- **Aim of the task**: Every line in the data below from the one containing "left shoulder: (1038, 226)" down to the one containing "left ankle: (491, 443)", both included, must be retyped exactly; no other line is to appear.

Bounding box coordinate data

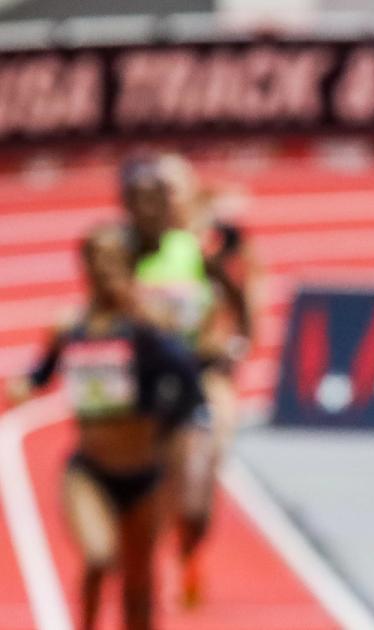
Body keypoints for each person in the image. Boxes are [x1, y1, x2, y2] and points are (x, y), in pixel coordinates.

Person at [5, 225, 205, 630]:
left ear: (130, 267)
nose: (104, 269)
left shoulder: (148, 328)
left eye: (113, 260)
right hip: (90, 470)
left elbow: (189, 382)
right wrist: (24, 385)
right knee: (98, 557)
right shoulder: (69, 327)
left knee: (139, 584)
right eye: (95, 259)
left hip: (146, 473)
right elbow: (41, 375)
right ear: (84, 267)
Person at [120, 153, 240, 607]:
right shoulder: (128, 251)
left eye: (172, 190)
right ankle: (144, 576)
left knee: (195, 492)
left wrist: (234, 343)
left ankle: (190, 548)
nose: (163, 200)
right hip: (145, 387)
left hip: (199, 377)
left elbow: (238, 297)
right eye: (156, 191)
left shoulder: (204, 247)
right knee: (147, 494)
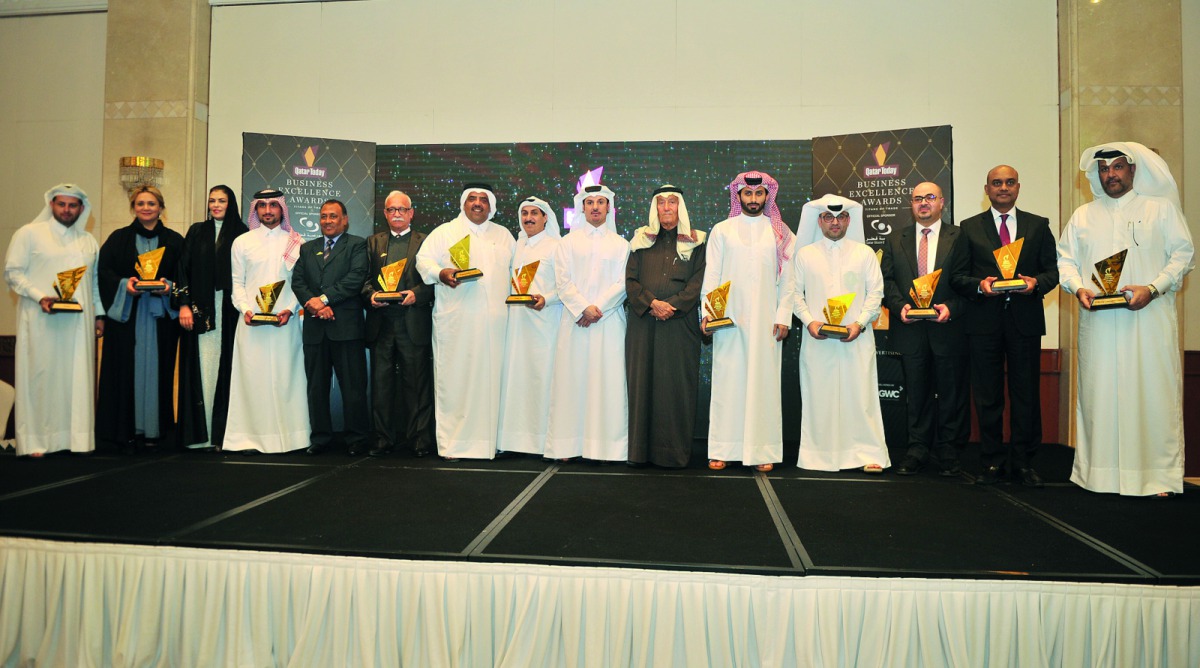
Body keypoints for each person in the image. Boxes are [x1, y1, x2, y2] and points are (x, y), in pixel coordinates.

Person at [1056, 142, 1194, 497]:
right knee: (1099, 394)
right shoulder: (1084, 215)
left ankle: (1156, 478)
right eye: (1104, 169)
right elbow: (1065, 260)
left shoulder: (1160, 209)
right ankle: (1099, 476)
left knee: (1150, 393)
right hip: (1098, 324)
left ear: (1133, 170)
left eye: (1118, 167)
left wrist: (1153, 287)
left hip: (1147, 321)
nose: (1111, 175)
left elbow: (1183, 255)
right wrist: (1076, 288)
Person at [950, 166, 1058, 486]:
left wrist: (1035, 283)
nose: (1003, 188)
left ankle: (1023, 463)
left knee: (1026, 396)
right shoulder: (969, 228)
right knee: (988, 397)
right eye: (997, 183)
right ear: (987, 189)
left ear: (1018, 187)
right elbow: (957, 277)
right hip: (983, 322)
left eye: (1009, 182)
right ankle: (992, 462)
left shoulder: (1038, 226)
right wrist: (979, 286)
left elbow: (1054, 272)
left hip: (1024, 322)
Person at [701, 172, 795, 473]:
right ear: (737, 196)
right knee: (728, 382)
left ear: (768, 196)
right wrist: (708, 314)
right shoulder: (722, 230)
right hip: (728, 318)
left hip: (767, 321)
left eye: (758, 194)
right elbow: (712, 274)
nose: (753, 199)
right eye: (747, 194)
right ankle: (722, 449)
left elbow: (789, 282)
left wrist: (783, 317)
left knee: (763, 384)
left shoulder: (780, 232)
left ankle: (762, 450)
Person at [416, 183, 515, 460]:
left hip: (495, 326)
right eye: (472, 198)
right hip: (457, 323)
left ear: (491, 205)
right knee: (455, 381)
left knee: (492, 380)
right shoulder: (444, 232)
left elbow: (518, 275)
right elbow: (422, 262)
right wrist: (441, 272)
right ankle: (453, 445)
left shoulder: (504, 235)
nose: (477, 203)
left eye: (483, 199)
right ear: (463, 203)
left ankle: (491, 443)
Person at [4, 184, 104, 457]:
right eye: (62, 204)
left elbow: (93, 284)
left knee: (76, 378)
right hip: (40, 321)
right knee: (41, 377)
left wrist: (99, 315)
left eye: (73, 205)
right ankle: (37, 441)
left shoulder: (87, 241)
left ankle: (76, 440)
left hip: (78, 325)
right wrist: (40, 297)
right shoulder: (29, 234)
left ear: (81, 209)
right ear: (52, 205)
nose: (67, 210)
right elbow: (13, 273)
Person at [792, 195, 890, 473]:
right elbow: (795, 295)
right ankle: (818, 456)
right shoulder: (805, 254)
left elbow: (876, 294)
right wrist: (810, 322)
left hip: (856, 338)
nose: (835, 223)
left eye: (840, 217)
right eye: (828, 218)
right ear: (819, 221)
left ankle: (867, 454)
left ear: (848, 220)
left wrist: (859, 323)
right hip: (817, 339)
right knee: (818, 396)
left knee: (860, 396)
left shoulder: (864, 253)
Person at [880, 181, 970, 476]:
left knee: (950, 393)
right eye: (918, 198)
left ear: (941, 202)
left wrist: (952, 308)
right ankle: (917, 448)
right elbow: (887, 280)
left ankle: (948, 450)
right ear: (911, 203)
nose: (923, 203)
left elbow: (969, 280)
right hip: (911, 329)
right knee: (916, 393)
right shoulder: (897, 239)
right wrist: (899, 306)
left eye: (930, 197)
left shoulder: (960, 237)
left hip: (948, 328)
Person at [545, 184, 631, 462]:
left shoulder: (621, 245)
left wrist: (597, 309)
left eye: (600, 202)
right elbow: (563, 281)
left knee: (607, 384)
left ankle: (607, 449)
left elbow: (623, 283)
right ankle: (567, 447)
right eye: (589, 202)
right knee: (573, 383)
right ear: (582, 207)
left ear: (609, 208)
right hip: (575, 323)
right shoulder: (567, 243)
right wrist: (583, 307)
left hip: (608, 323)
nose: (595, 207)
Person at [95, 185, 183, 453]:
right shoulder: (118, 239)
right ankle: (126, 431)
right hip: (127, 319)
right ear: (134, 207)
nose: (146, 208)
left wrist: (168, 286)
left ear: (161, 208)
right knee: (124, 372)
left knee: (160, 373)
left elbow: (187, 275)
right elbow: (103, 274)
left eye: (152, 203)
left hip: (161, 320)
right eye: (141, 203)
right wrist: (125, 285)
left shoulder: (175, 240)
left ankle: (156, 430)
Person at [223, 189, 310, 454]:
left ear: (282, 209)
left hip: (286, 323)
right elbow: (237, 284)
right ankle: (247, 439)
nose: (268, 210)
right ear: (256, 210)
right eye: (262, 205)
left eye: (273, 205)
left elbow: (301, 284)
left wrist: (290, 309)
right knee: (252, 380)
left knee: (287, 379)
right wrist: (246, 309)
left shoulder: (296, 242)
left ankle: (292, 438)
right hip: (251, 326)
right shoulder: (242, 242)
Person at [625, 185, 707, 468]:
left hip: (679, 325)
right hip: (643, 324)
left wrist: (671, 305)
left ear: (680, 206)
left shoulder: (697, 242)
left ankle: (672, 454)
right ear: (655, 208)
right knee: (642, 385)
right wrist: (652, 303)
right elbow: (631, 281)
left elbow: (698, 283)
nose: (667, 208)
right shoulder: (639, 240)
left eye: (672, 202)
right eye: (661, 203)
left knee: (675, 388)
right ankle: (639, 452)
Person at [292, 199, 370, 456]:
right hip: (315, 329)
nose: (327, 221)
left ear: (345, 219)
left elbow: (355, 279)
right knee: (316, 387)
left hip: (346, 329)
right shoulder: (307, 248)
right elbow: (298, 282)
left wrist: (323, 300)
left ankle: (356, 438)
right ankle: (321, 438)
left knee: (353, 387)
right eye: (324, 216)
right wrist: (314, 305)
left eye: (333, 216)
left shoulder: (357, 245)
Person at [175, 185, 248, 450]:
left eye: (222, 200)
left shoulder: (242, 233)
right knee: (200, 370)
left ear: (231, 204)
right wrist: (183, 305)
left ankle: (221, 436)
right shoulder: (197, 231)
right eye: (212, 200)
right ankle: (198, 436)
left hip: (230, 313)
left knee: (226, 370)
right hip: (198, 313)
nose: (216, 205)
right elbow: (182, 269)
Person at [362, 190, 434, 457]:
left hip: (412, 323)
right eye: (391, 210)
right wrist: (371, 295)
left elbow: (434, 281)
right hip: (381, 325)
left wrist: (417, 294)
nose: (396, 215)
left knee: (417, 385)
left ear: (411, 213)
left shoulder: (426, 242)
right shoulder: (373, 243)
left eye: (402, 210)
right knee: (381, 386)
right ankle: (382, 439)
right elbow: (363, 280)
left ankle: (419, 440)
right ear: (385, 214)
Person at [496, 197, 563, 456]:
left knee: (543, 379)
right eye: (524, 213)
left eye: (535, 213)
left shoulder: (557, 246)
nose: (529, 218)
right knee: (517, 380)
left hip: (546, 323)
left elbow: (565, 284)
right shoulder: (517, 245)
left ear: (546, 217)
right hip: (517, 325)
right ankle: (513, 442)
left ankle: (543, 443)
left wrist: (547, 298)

- **Problem solution**:
left shoulder: (1038, 226)
right wrist: (979, 286)
left elbow: (1054, 272)
left hip: (1024, 322)
Person at [701, 172, 795, 473]:
right ear: (737, 196)
right knee: (728, 382)
left ear: (768, 196)
right wrist: (708, 314)
right shoulder: (722, 230)
right hip: (728, 318)
left hip: (767, 321)
left eye: (758, 194)
right elbow: (712, 274)
nose: (753, 199)
right eye: (747, 194)
right ankle: (722, 449)
left elbow: (789, 282)
left wrist: (783, 317)
left knee: (763, 384)
left shoulder: (780, 232)
left ankle: (762, 450)
Person at [416, 183, 515, 460]:
left hip: (495, 326)
right eye: (472, 198)
right hip: (457, 323)
left ear: (491, 205)
right knee: (455, 381)
left knee: (492, 380)
right shoulder: (444, 232)
left elbow: (518, 275)
right elbow: (422, 262)
right wrist: (441, 272)
right ankle: (453, 445)
left shoulder: (504, 235)
nose: (477, 203)
left eye: (483, 199)
right ear: (463, 203)
left ankle: (491, 443)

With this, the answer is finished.